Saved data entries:
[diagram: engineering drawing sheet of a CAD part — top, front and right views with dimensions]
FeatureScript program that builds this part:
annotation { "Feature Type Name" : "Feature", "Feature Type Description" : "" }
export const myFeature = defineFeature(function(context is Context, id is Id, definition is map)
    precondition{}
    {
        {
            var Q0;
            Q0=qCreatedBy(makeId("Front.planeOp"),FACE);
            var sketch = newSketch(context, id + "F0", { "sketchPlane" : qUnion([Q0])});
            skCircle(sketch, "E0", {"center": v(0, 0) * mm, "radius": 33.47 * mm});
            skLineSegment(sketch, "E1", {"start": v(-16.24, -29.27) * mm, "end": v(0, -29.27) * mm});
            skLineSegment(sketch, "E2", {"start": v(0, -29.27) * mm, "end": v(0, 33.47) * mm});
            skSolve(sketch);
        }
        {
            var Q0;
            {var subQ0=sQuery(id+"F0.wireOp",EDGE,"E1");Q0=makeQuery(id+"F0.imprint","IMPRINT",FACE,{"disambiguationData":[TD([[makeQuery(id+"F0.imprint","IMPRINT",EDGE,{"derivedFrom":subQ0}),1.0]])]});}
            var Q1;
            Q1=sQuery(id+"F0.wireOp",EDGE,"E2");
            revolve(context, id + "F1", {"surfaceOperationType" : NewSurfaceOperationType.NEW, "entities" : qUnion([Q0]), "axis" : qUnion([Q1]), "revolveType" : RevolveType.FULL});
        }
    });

Task - Report each line of the records that contains the string "sketch", copying each one in full. Matching is case-sensitive.

Written answer -
            var sketch = newSketch(context, id + "F0", { "sketchPlane" : qUnion([Q0])});
            skCircle(sketch, "E0", {"center": v(0, 0) * mm, "radius": 33.47 * mm});
            skLineSegment(sketch, "E1", {"start": v(-16.24, -29.27) * mm, "end": v(0, -29.27) * mm});
            skLineSegment(sketch, "E2", {"start": v(0, -29.27) * mm, "end": v(0, 33.47) * mm});
            skSolve(sketch);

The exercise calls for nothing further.